ABOUT THIS EXERCISE ::
The copy you give must match the listing below exactly and contain no pictures.

------------------------------

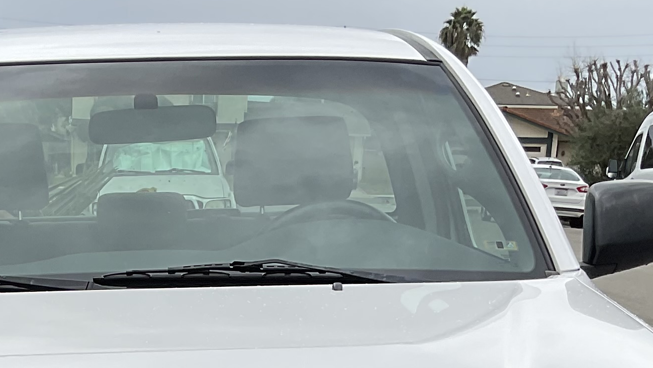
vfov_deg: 11.5
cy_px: 674
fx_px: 1680
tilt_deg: -18.4
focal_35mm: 97
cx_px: 162
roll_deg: -1.6
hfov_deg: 21.8
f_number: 1.8
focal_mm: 3
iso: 16
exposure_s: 1/1221
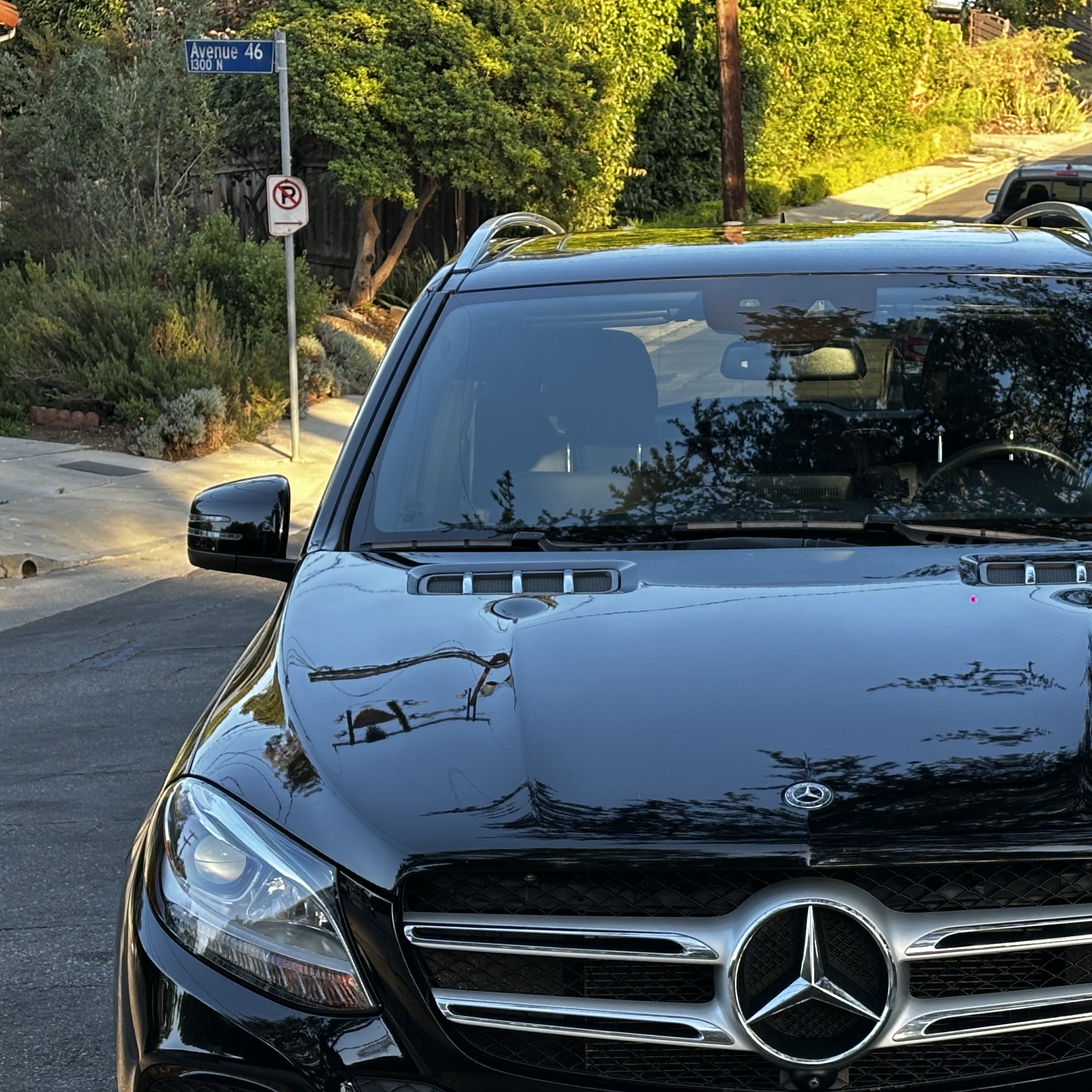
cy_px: 784
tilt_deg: -7.7
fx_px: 2927
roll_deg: +0.6
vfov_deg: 21.0
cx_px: 805
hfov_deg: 21.0
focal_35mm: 82
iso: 50
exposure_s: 1/166
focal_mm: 6.86
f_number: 1.78
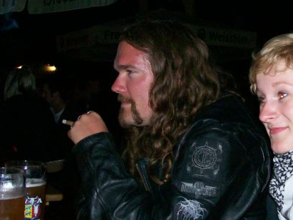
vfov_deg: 21.0
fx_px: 592
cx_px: 212
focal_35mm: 70
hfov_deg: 27.5
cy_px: 103
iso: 140
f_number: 2.7
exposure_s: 1/64
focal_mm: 6
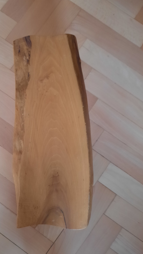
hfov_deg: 41.2
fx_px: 189
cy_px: 127
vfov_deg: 67.9
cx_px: 53
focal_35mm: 28
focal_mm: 4.6
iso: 400
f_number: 2
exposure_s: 1/33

------------------------------

EXERCISE ANSWER ::
vfov_deg: 11.5
cy_px: 674
fx_px: 1680
tilt_deg: -18.4
focal_35mm: 97
cx_px: 162
roll_deg: -1.6
hfov_deg: 21.8
f_number: 1.8
focal_mm: 3
iso: 16
exposure_s: 1/1221
cy_px: 784
tilt_deg: -7.7
fx_px: 2927
roll_deg: +0.6
vfov_deg: 21.0
cx_px: 805
hfov_deg: 21.0
focal_35mm: 82
iso: 50
exposure_s: 1/166
focal_mm: 6.86
f_number: 1.78
vfov_deg: 21.0
fx_px: 592
cx_px: 212
focal_35mm: 70
hfov_deg: 27.5
cy_px: 103
iso: 140
f_number: 2.7
exposure_s: 1/64
focal_mm: 6
hfov_deg: 41.2
fx_px: 189
cy_px: 127
vfov_deg: 67.9
cx_px: 53
focal_35mm: 28
focal_mm: 4.6
iso: 400
f_number: 2
exposure_s: 1/33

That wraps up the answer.